> [What to produce]: Count how many lines in the listing below contain the string "pays", and give only that number.

> [Given entries]:
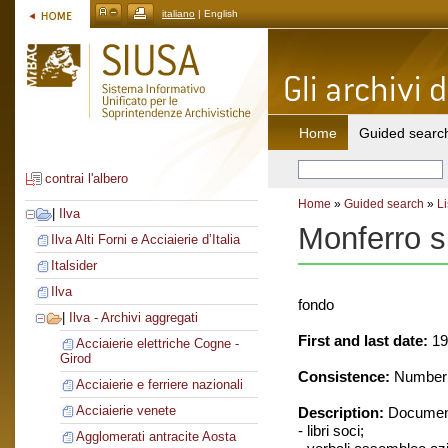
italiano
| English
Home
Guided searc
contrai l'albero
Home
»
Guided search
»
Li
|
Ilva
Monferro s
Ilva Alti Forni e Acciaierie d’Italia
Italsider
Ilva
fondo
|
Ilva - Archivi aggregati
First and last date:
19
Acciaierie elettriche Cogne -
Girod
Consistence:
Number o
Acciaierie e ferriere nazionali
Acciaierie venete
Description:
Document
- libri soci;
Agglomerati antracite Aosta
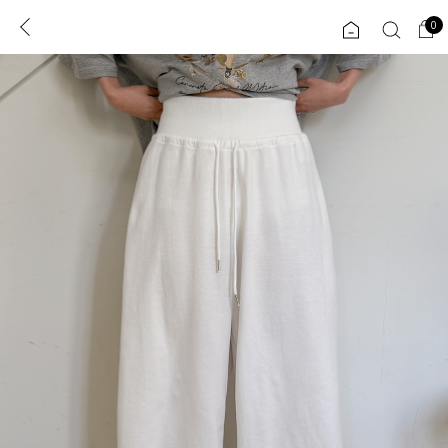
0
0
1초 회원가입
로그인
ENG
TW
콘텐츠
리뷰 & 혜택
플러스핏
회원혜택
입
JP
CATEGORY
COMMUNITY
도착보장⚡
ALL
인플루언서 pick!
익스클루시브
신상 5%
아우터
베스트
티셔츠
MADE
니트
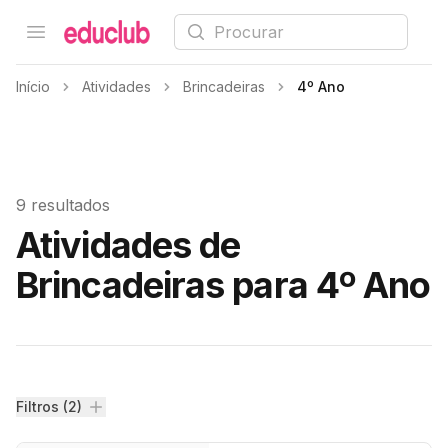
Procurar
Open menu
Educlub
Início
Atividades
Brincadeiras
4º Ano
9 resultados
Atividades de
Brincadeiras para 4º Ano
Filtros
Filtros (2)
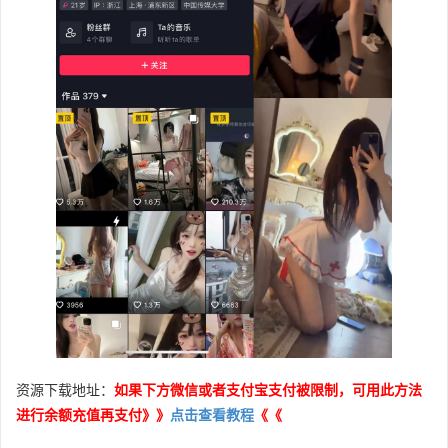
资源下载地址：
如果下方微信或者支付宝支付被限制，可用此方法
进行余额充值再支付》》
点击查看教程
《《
==
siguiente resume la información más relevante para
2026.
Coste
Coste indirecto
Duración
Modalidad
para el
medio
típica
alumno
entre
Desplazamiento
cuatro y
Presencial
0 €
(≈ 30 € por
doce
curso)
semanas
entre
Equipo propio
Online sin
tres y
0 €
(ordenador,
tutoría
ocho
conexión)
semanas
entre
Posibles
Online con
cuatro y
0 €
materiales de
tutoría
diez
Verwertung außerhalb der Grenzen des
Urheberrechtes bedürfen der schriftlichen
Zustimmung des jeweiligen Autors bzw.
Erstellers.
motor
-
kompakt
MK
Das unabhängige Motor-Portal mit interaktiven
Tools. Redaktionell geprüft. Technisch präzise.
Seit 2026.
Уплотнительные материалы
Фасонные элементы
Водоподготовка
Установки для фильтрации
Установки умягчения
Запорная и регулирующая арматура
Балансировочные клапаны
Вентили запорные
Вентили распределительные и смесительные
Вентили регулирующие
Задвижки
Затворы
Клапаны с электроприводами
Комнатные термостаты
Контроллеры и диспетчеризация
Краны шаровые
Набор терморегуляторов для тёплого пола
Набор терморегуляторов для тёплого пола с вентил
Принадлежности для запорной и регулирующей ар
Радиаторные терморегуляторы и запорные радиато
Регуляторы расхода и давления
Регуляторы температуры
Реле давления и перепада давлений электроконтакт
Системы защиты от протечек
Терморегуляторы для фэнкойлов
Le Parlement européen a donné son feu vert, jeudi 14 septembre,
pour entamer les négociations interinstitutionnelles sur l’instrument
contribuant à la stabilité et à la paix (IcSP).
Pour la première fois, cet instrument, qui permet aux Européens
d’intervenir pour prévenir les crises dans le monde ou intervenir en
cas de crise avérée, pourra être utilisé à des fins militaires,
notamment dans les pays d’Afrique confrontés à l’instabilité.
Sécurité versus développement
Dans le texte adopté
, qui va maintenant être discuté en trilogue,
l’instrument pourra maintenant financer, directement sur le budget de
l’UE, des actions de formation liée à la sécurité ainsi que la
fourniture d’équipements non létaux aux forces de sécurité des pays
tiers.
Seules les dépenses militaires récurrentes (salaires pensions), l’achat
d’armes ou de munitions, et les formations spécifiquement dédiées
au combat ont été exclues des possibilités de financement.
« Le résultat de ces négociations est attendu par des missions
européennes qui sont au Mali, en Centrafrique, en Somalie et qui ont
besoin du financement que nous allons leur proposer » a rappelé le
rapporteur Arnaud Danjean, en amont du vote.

> [Reply]: 2